This module allows you to analyze existing cross correlation between The Home Depot and Alcoa Corporation. You can compare the effects of market volatilities on Home Depot and Alcoa and check how they will diversify away market risk if combined in the same portfolio for a given time horizon. You can also utilize pair trading strategies of matching a long position in Home Depot with a short position of Alcoa. See also your portfolio center. Please also check ongoing floating volatility patterns of Home Depot and Alcoa.
Allowing for the 30-days total investment horizon, The Home Depot is expected to generate 0.15 times more return on investment than Alcoa. However, The Home Depot is 6.8 times less risky than Alcoa. It trades about -0.35 of its potential returns per unit of risk. Alcoa Corporation is currently generating about -0.09 per unit of risk. If you would invest 20,110 in The Home Depot on July 17, 2018 and sell it today you would lose (800.00) from holding The Home Depot or give up 3.98% of portfolio value over 30 days.

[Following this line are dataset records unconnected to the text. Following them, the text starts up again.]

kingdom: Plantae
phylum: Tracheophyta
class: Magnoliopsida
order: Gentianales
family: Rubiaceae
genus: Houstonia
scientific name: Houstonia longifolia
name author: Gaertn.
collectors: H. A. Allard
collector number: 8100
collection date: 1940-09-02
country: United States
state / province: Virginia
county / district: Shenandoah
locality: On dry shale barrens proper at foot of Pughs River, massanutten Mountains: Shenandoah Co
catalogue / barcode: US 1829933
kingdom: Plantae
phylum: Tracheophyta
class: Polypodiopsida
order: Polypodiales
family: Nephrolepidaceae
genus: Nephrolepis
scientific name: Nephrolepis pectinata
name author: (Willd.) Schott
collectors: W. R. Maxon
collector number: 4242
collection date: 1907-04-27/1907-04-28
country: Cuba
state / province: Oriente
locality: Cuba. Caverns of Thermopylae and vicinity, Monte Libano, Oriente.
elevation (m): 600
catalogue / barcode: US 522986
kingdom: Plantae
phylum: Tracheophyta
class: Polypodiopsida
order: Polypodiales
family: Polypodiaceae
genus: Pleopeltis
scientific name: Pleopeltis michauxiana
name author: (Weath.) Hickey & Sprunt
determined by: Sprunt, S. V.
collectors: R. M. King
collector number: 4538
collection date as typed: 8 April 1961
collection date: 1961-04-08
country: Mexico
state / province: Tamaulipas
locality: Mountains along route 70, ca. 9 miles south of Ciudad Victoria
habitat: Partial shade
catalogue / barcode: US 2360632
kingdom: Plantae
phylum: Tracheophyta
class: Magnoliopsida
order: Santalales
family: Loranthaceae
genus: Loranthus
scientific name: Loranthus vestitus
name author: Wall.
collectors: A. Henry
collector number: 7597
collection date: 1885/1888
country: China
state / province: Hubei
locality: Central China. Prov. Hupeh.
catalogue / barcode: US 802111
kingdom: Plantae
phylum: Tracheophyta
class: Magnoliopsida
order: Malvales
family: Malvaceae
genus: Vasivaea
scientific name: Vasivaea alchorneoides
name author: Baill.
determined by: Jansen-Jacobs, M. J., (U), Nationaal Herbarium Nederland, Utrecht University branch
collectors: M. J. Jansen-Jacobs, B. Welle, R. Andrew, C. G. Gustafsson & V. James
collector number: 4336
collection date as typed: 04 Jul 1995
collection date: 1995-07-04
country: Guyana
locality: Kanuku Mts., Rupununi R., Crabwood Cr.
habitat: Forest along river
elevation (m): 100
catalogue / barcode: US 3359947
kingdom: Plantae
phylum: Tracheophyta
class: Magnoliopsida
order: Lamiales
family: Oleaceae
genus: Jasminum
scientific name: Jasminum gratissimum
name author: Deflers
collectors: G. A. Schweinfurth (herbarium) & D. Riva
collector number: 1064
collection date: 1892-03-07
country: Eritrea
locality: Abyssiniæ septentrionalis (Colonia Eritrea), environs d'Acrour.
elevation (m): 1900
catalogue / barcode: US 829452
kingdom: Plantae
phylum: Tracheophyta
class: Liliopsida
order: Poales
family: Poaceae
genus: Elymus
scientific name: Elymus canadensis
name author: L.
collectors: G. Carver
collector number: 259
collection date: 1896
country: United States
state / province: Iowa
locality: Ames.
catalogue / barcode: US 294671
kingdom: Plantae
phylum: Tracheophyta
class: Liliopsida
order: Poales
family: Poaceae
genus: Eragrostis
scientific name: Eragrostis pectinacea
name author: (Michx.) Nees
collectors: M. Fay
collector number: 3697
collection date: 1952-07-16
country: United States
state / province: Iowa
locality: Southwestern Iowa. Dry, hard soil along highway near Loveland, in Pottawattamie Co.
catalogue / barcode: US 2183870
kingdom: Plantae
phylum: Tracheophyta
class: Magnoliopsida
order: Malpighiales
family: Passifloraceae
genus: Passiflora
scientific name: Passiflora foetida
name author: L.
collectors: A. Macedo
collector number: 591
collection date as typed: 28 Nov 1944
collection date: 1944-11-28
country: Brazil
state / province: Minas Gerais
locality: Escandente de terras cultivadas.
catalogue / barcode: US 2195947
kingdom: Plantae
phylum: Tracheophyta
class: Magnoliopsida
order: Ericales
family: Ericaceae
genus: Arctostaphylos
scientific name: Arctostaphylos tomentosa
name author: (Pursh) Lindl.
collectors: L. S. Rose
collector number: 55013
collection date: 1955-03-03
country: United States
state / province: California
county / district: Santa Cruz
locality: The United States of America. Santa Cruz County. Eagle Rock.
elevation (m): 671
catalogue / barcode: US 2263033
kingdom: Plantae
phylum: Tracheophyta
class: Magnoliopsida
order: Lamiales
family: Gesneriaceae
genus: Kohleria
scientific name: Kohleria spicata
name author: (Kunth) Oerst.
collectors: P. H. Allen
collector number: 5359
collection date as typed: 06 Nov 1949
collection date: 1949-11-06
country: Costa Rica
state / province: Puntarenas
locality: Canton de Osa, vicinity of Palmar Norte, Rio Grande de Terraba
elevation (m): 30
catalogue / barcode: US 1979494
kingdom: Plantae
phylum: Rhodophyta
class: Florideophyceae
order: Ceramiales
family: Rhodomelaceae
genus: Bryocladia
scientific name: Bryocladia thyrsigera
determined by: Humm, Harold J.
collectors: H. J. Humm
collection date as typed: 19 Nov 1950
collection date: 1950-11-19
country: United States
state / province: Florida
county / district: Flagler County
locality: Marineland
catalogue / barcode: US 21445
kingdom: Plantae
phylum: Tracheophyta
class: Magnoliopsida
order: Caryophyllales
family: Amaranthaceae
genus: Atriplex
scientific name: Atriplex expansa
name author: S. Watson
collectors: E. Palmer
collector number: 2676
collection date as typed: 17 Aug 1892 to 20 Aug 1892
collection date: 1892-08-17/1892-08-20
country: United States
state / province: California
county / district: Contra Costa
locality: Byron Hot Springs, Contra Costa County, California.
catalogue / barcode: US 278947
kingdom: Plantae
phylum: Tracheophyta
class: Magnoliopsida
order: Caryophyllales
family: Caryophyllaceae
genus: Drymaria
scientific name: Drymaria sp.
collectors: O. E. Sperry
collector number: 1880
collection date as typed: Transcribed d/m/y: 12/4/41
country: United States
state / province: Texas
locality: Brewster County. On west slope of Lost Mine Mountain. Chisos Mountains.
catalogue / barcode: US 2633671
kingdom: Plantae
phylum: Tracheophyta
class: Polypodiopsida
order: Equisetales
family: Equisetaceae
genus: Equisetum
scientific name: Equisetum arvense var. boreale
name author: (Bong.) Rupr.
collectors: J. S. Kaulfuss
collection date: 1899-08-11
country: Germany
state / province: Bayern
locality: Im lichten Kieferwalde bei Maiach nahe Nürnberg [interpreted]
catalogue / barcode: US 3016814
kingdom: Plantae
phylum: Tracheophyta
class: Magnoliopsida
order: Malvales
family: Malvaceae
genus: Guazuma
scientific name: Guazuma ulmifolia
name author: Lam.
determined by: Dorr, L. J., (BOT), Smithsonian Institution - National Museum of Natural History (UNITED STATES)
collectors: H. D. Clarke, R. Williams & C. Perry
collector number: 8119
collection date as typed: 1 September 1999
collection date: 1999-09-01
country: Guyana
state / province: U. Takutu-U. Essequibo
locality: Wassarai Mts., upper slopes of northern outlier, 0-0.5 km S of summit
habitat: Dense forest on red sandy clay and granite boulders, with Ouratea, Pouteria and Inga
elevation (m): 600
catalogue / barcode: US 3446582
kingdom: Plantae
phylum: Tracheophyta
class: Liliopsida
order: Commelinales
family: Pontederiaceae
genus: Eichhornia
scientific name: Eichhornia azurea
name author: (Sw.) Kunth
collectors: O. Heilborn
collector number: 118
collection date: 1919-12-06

Overlapping area represents the amount of risk that can be diversified away by holding The Home Depot Inc and Alcoa Corp. in the same portfolio assuming nothing else is changed. The correlation between historical prices or returns on Alcoa and Home Depot is a relative statistical measure of the degree to which these equity instruments tend to move together. The correlation coefficient measures the extent to which returns on The Home Depot are associated (or correlated) with Alcoa. Values of the correlation coefficient range from -1 to +1, where. The correlation of zero (0) is possible when the price movement of Alcoa has no effect on the direction of Home Depot i.e. Home Depot and Alcoa go up and down completely randomly.